New Banking Chief Shows Lenders Who’s Boss
(Beijing) — Guo Shuqing, China’s new banking regulator, has fired his first salvo across the bows of the banks, ordering them to conduct internal reviews of their operations to assess risks and to make sure they comply with laws and regulations.
Banks have until June 12 to report the results to their local China Banking Regulatory Commission (CBRC) office, and they must be prepared to undergo spot checks from watchdog officials to verify their reviews, according to a notice dated March 28 seen by Caixin.
The reviews are part of a planned overhaul of banking regulation which has been plagued by loopholes and lax enforcement of law and regulations, the notice said. The current system needs fixing because it has failed to deter and stop repeated transgressions, the document said, likening it to using a cattle pen to hold cats. The phrase was first used by Guo at a press conference in March to make his point that regulators aren’t using the right tools for the job.
A former chairman of China Construction Bank, one of the country’s big four state-owned commercial banks, Guo became chairman of the CBRC on February 24 after almost four years as governor of eastern Shandong province.
Guo took charge of China’s 232 trillion yuan ($33.6 trillion) banking industry amid a campaign by the Chinese leadership to rein in growing risks in the financial system and try to untangle the increasingly complex lending and investment connectivity between different parts of the financial system that has grown almost unchecked for years.

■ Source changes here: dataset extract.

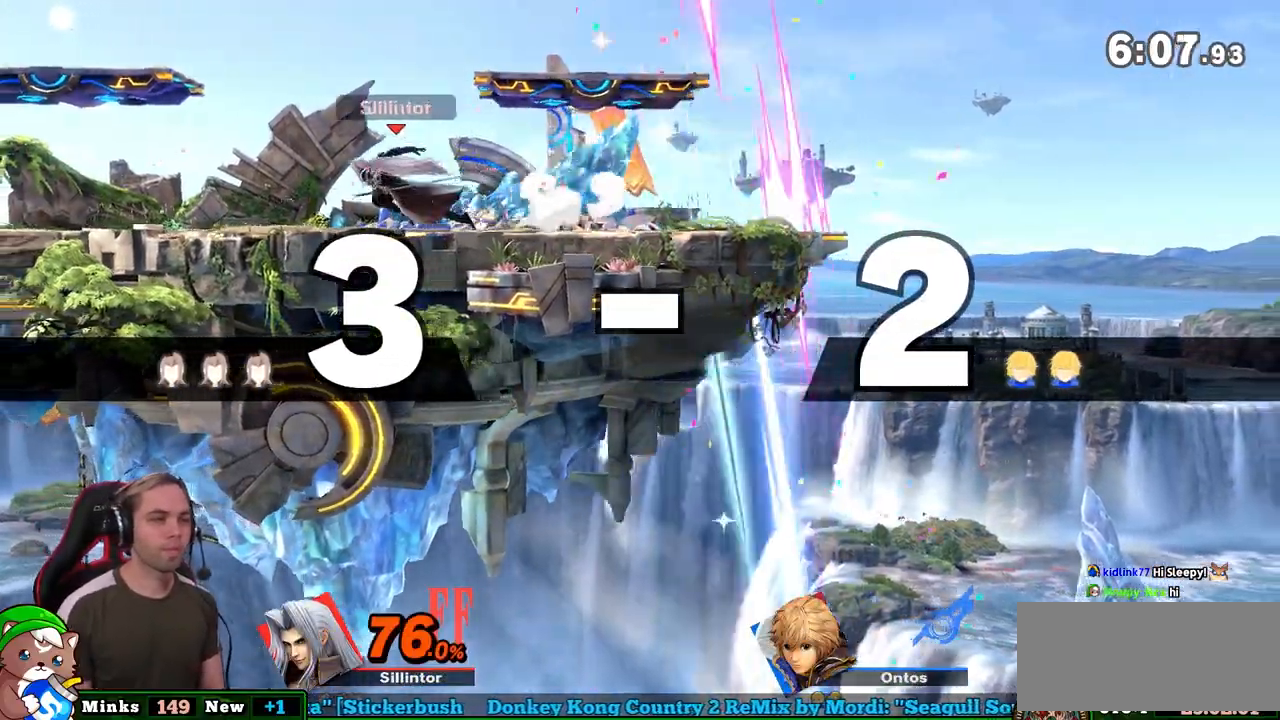
{"buttons": ["Y"], "left_stick": "center", "right_stick": "center", "events": [[467, "Y", "down"]]}
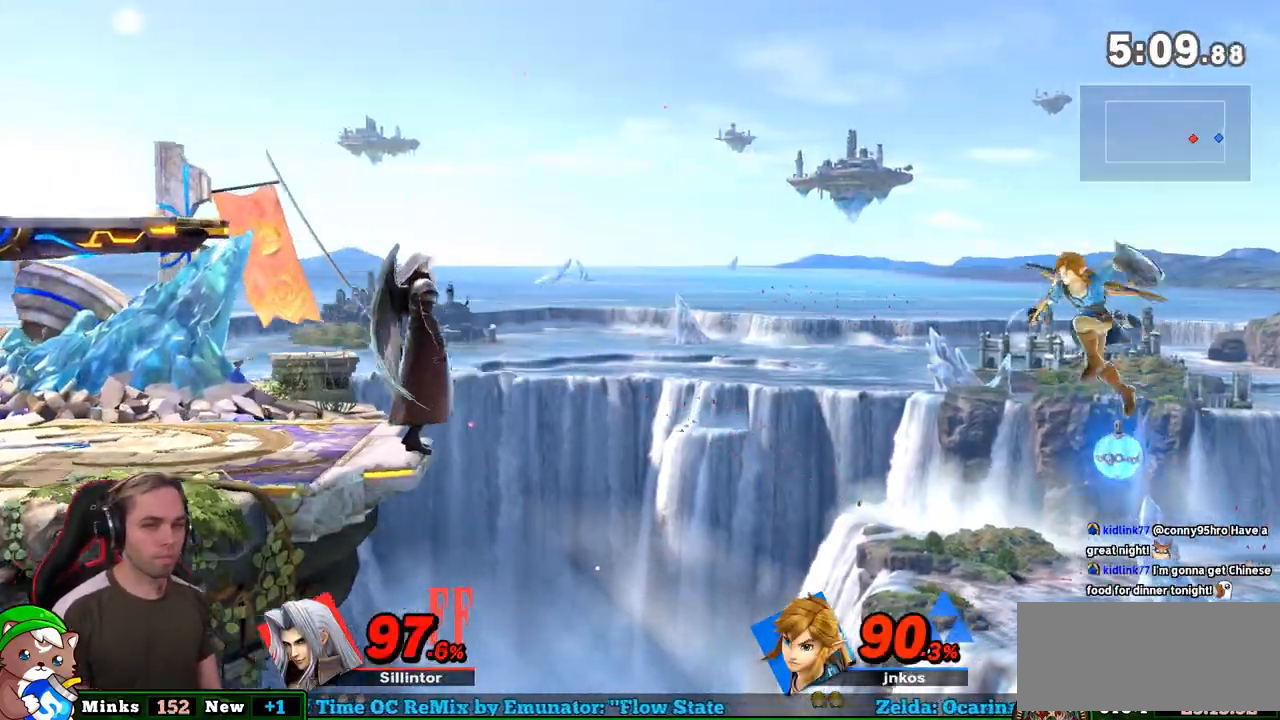
{"buttons": [], "left_stick": "center", "right_stick": "center", "events": [[33, "Y", "up"]]}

He has vowed to tackle the “various phenomena of disorder” in the banking industry by cracking down on shadow lending, strengthening supervision over banks’ wealth management products, and taking resolute action to root out corruption and hold officials responsible for mistakes and negligence.
The document lists more than 100 items that banks need to pay special attention to, with an emphasis on areas such as bad loans, funding to the real estate sector, bill financing and interbank borrowing. The items include the concealment of non-performing loans, and inappropriate lending to property developers and home buyers.
Just last week, the CBRC announced it had disciplined 17 banking institutions for hiding bad loans, circumventing regulations and charging fees illicitly, although it did not disclose the details of their transgressions or the punishments given. Those caught in the net included China Merchants Bank, Ping An Bank and the Bank of Communications.